2. Pour remplir ce rôle, la Fédération anarchiste doit agir et s'exprimer dans les conditions suivantes :
a)La F.A. doit faire connaître les solutions qu'elle préconise, c'est à dire en définitive, accomplir son rôle de propagande et d'éducation en utilisant les ressources de l'actualité, grâce à une presse et des éditions vivantes, tenant compte des grands besoins, des grandes inquiétudes, grâce surtout à la présence de ses militants, dans toutes les revendications, agitations, grèves, etc., qui permettent de faire connaître nos points de vue et de gagner la confiance des exploités.

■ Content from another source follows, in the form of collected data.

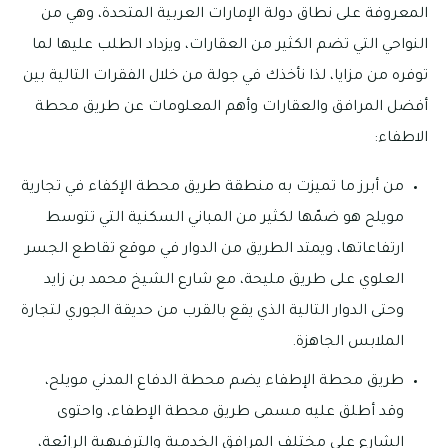
المعروفة على نطاق دولة الإمارات العربية المتحدة، وهي من
النواحي التي تضم الكثير من العقارات، ويزداد الطلب عليها لما
توفره من مزايا، لذا نأخذك في جولة من خلال الفقرات التالية بين
أفضل المرافق والعقارات وأهم المعلومات عن طريق محطة
الاطفاء:
من أبرز ما تميزت به منطقة طريق محطة الإكفاء في تجارية
مويلح هو ضمّها لكثير من المباني السكنية التي تتوسط
ارتفاعاتها، ويمتد الطريق من الدوار في موقع تقاطع الجسر
العلوي على طريق مليحة، مع شارع الشيخ محمد بن زايد
وحتى الدوار التالية الذي يقع بالقرب من حديقة الجوري لتجارة
الملابس الجاهزة.
طريق محطة الإطفاء يضم محطة الدفاع المدني مويلح،
وقد أطلق عليه مسمى طريق محطة الإطفاء، واحتوى
الشارع على مختلف المرافق الخدمية والترفيهية الرائعة،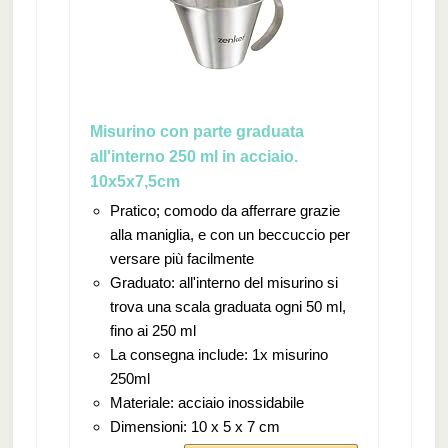
Misurino con parte graduata
all'interno 250 ml in acciaio.
10x5x7,5cm
Pratico; comodo da afferrare grazie
alla maniglia, e con un beccuccio per
versare più facilmente
Graduato: all'interno del misurino si
trova una scala graduata ogni 50 ml,
fino ai 250 ml
La consegna include: 1x misurino
250ml
Materiale: acciaio inossidabile
Dimensioni: 10 x 5 x 7 cm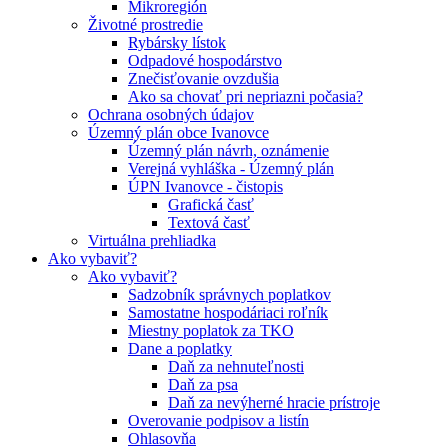
Mikroregión
Životné prostredie
Rybársky lístok
Odpadové hospodárstvo
Znečisťovanie ovzdušia
Ako sa chovať pri nepriazni počasia?
Ochrana osobných údajov
Územný plán obce Ivanovce
Územný plán návrh, oznámenie
Verejná vyhláška - Územný plán
ÚPN Ivanovce - čistopis
Grafická časť
Textová časť
Virtuálna prehliadka
Ako vybaviť?
Ako vybaviť?
Sadzobník správnych poplatkov
Samostatne hospodáriaci roľník
Miestny poplatok za TKO
Dane a poplatky
Daň za nehnuteľnosti
Daň za psa
Daň za nevýherné hracie prístroje
Overovanie podpisov a listín
Ohlasovňa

b)L'éducation est affaire d'action et de réflexions à propos de l'action, plus que de prêche et de livres, mais la F.A. ne saurait oublier que certains grands problèmes sont traités dans les assemblées, conférences, dans le journal ou les éditions. A ce sujet, elle doit s'efforcer de rééditer les meilleurs ouvrages classiques de l'anarchisme, doit s'efforcer aussi de susciter de nouvelles études et de les publier.
c)Dans tous les domaines : économique, culturel, social, la F.A. doit s'interdire toute attitude stérile de critique systématique sans propositions constructives. Elle doit éviter un anti-stalinisme facile capable de nous couper définitivement des exploités abusés par les partis communistes. On ne combat bien le stalinisme qu'en se montrant plus dévoué que lui à la cause des exploités
3. Les tâches de la Fédération anarchiste sont de deux sortes :
a)Le travail de ses organismes, en tant que tels, s'adressant directement à l'extérieur.
b)Le travail préparé et coordonné en son sein par ses militants et qui doit être accompli dans les organisation de masses : syndicats, associations culturelles, coopératives, etc.
Il ne peut s'agir d'imposer dans ces organisations des directives ou de s'en emparer bureaucratiquement, mais d'y répandre des idées, des exemples et de ne pas se refuser aux responsabilités qui sont normalement proposées aux militants de la F.A.
Ainsi, l'organisation anarchiste révolutionnaire, doit fonctionner, comme émetteur et comme coordinateur.